La vérité c’est qu’un bonsai maltraité, stressé ou trop affaibli, meurt. Très vite. Un bonsai en bonne santé, lui, peut vivre plus de cent ans, changer de main, traverser les générations. Il n’est pas “soumis”, il est guidé. Et dans cette cohabitation entre la nature et l’humain, il y a un équilibre précieux. Le bonsai n’est pas un esclave, c’est un partenaire. Un maître et un professeur tout autant qu’un élève.
Les bonsai souffrent-ils ?
La souffrance des bonsai c’est une autre question, plus difficile encore. Une question presque philosophique : “qu’est-ce que la souffrance chez un arbre ?”. Nous, humains, associons la douleur aux nerfs, à des cris, des pleurs, des émotions dures. Or, les arbres en sont dépourvus. Ils ne réagissent pas comme nous. Ils ne fuient pas, ils ne froncent pas les feuilles. Et pourtant ils ressentent… à leur manière. Ils perçoivent les agressions et y réagissent. Ils ferment leurs plaies et modifient leur croissance. Ils développent des stratégies de survie.
La vérité est peut-être plus simple que ça : un arbre qu’on brutalise s’affaiblit, ralentit, jaunit, un arbre qu’on respecte prospère, fleurit, pousse avec vigueur. Est-ce une forme de douleur ? Peut-être, on n’est loin d’avoir tout compris des êtres vivants qui peuplent notre planète. Mais plutôt que de chercher à plaquer nos concepts humains et anthropocentrés sur le végétal, mieux vaut s’en inspirer pour mieux agir et se déculpabiliser.

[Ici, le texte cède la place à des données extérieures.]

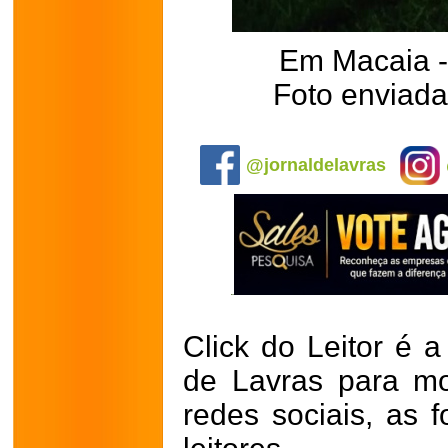
Em Macaia 
Foto enviada
.
@jornaldelavras
Click do Leitor é a
de Lavras para mo
redes sociais, as 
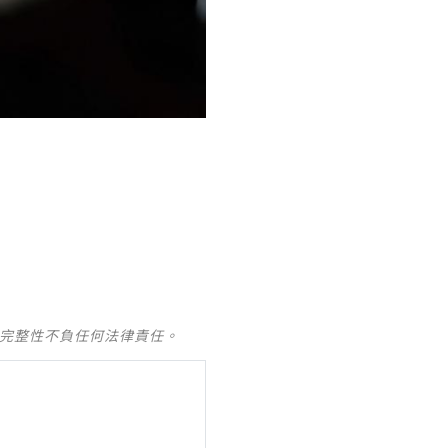
及完整性不負任何法律責任。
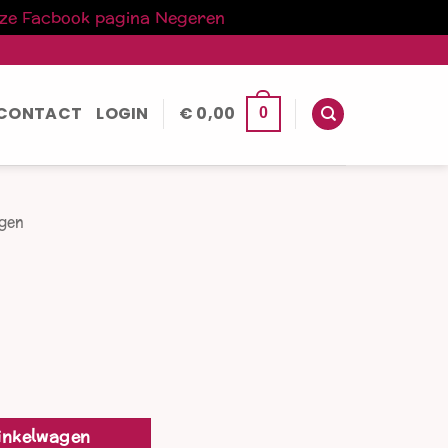
nze Facbook pagina
Negeren
CONTACT
LOGIN
€
0,00
0
ogen
inkelwagen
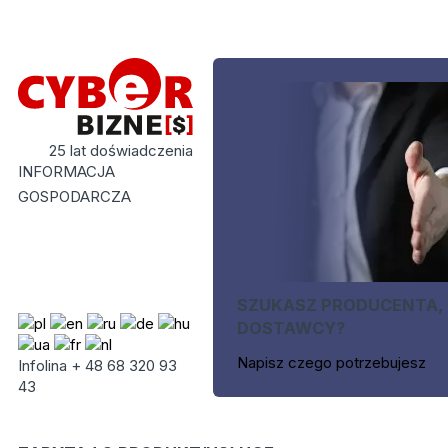
25 lat doświadczenia
INFORMACJA
GOSPODARCZA
SZUKASZ PRODUCENTA,
DOSTAWCY?
Napisz czego potrzebujesz
Infolina + 48 68 320 93
43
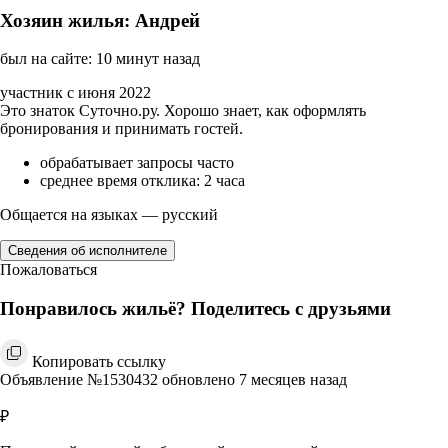
Хозяин жилья: Андрей
был на сайте: 10 минут назад
участник с июня 2022
Это знаток Суточно.ру. Хорошо знает, как оформлять
бронирования и принимать гостей.
обрабатывает запросы часто
среднее время отклика: 2 часа
Общается на языках — русский
Сведения об исполнителе
Пожаловаться
Понравилось жильё? Поделитесь с друзьями
Копировать ссылку
Объявление №1530432 обновлено 7 месяцев назад
₽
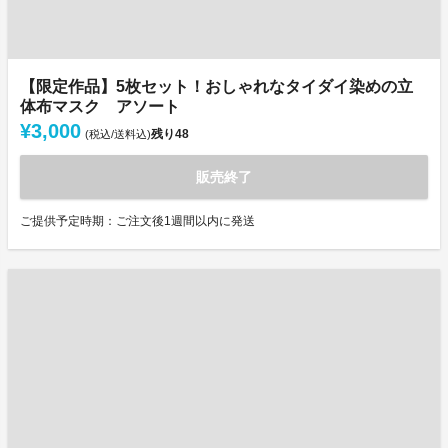
【限定作品】5枚セット！おしゃれなタイダイ染めの立
体布マスク アソート
¥3,000
残り
48
(税込/送料込)
販売終了
ご提供予定時期：ご注文後1週間以内に発送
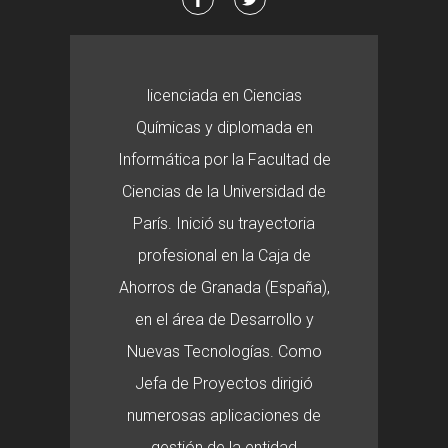
licenciada en Ciencias
Químicas y diplomada en
Informática por la Facultad de
Ciencias de la Universidad de
París. Inició su trayectoria
profesional en la Caja de
Ahorros de Granada (España),
en el área de Desarrollo y
Nuevas Tecnologías. Como
Jefa de Proyectos dirigió
numerosas aplicaciones de
gestión de la entidad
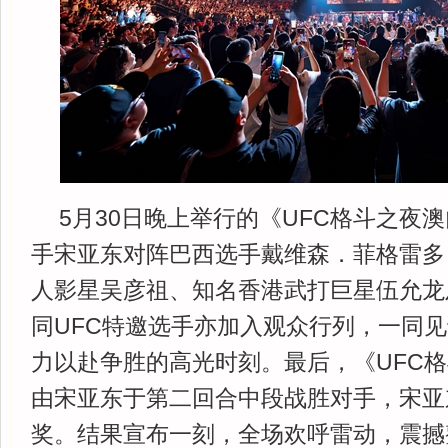
5月30日晚上举行的《UFC格斗之夜
手宋亚东对阵巴西选手戴维森．菲格雷多
人影星吴彦祖、知名香港武打巨星伍允龙
同UFC特邀选手亦加入观众行列，一同
力以赴争胜的高光时刻。最后，《UFC
由宋亚东于第二回合中段战胜对手，宋亚
奖。结果宣布一刻，全场欢呼雷动，震撼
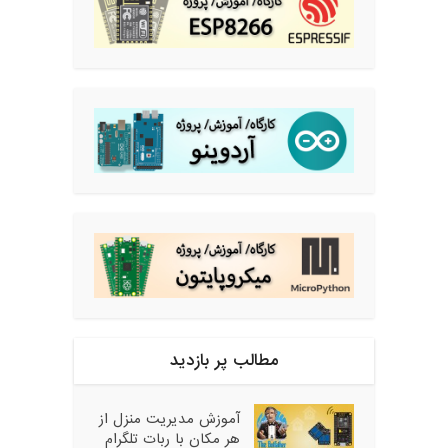
مطالب پر بازدید
آموزش مدیریت منزل از
هر مکان با ربات تلگرام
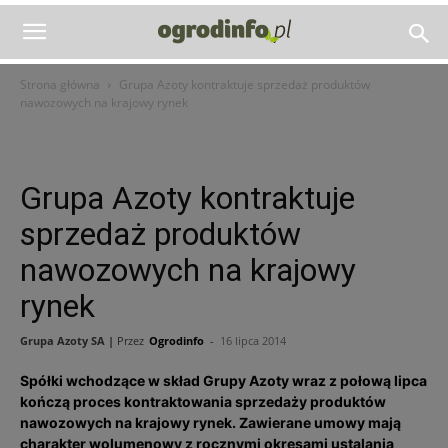
Strona główna
Grupa Azoty kontraktuje sprzedaż produktów
nawozowych na krajowy rynek
Grupa Azoty kontraktuje
sprzedaż produktów
nawozowych na krajowy
rynek
Grupa Azoty SA |
Przez
Ogrodinfo
-
16 lipca 2014
Spółki wchodzące w skład Grupy Azoty wraz z połową lipca
kończą proces kontraktowania sprzedaży produktów
nawozowych na krajowy rynek. Zawierane umowy mają
charakter wolumenowy z rocznymi okresami ustalania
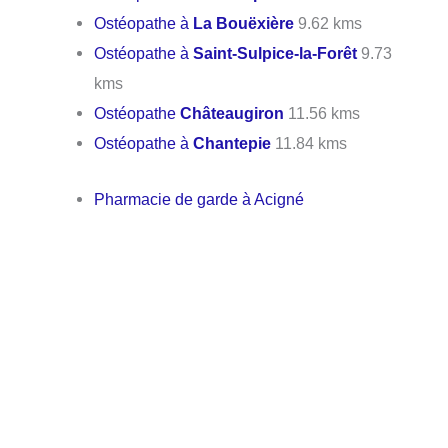
Ostéopathe à
La Bouëxière
9.62 kms
Ostéopathe à
Saint-Sulpice-la-Forêt
9.73
kms
Ostéopathe
Châteaugiron
11.56 kms
Ostéopathe à
Chantepie
11.84 kms
Pharmacie de garde à Acigné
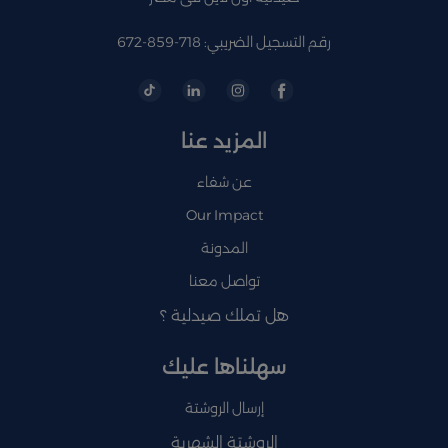
رقم التسجيل الضريبي: 718-859-672
المزيد عنا
عن شفاء
Our Impact
المدونة
تواصل معنا
هل تملك صيدلية ؟
سهلناها عليك
إرسال الروشتة
الروشتة الشهرية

Cultiver un bonsai, c’est apprendre à lire ces signaux subtils et à essayer de les comprendre. Comprendre le moment juste, le geste nécessaire et surtout, parfois, le moment où ne rien faire. Apprendre à ne pas nuire, à ne pas aller trop vite et à ne pas penser que l’arbre nous appartient et à ne pas lui faire de “mal”.

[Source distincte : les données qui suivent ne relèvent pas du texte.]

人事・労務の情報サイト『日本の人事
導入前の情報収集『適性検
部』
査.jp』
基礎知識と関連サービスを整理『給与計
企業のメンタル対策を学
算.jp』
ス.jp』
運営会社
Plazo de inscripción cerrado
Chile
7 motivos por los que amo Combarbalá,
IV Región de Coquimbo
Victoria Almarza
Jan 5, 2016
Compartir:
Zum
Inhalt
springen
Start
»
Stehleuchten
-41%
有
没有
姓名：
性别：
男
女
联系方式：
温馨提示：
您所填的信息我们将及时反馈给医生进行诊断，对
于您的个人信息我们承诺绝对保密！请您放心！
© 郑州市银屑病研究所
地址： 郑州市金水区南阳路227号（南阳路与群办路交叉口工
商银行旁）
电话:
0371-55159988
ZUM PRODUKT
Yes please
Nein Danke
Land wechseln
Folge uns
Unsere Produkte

Ni victime, ni décor, mais dialogue vivant
Le bonsai n’est ni un martyr, ni une œuvre d’art figée. Il est vivant, c’est un être en mouvement constant, en dialogue permanent avec son environnement, et avec nous. Et si certaines formes et techniques nous semblent extrêmes, ce n’est pas parce qu’elles sont “inhumaines”. Elles essaient de raconter des tempêtes, des blessures anciennes, des luttes pour la lumière, des résiliences secrètes. La vie !
Alors oui, cette pratique demande de la rigueur, de la technique et des interventions sur l’arbre. Mais surtout, elle exige de l’écoute et de l’empathie. Une forme de modestie aussi, celle d’accepter que l’on ne façonne pas la nature, mais que l’on peut, parfois, l’accompagner. Sans violence, sans “faire souffrir”.